The challenge needs to push you on, direct your study and inform your investigation.
‘They say that genius is an infinite capacity for taking pains,’ he remarked with a smile. ‘It’s a very bad definition, but it does apply to detective work.’ (A Study in Scarlet)
Very few of us are geniuses, but as a developer trying to resolve a customer issue you cannot take short-cuts. As with Holmes’s magnifying glass you need to be able to get into the minutiae of the crime scene. This may be the analysis of hundreds of lines of code or investigating the contents of a database table with a million rows of data; you just have to do it. What you do need to do is make sure you know the basic techniques that can reduce this pain.

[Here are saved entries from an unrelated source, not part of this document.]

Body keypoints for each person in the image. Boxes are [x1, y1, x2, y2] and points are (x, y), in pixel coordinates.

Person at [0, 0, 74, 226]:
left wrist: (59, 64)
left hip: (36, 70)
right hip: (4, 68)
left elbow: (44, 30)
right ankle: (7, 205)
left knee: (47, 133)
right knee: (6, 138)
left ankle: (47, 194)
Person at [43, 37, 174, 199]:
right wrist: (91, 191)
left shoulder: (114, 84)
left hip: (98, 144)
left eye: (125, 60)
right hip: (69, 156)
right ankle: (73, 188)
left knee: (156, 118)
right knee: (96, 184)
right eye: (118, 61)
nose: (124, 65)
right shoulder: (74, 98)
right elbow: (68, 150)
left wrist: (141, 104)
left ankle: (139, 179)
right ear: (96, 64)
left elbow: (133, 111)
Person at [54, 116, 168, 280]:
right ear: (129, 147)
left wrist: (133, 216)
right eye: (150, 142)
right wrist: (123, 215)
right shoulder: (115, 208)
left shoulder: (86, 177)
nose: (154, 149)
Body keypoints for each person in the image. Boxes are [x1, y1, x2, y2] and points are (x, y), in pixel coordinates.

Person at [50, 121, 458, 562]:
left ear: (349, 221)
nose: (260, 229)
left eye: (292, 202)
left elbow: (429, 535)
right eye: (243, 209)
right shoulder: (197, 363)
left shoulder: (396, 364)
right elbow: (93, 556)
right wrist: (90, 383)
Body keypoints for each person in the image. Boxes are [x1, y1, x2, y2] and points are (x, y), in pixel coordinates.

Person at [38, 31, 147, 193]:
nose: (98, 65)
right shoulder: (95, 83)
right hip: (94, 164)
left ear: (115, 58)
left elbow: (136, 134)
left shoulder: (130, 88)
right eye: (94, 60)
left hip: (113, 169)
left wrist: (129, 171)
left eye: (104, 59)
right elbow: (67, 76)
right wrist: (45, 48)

Basic tools and techniques, like setting breakpoints, viewing the content of the registers or other such things; are covered in a million articles and books. Any experienced developer should already have a toolbox full of these techniques, but what about the junior members of your team? Make sure your senior engineers work with them on real issues. Just knowing the different kinds of breakpoints and how to use them may not have been something they have been exposed to. Many products contain lines of code might be iterated over thousands of times within seconds, try using a standard positional breakpoint to step through that and you will never find anything. Learn how to debug multithreaded applications, know how to look at the call stack or check the contents of the registers.
Sometimes you may have work with optimised code, so you make sure you understand how to do this. The disassembly window shows what is really being executed, the code may not be an accurate description of the actual behaviour. Play with the various tools around that can help you, above and beyond the standard debuggers for your environment, things like Fiddler for examining HTTP traffic, or HexEdit for examining binary files. Learn some simple techniques for reducing the amount of data you have to deal with, like binary splitting (bisection algorithm).
Make sure you are teaching the novices in your team. Like any knowledge silo, having a limited set of developers with these skills is only going to cause you problems down the line.
“…when you have eliminated all which is impossible, then whatever remains, however improbable, must be the truth” (The Blanched Soldier)
One of my colleagues has recently been spending inordinate amounts of time examining a customer issue. It caused a process to hang completely and never complete. He tried all the usual techniques to identify the cause. The culprit was eventually identified as a “quirk”, as described by my colleague, with SQL server. (This is described in more detail in his blog “The Dark Side of SQL Server”)
I myself have spent many days investigating an issue which finally was identified as being caused by a particular string value of one column in a single row of data being imported with thousands of other rows.
Other examples of unexpected causes of issues include a bug in a third party library, where you had to call one particular method twice, with no other call in between with the same parameters for it to commit the change you requested.
Let the information lead you to the answer, however obscure.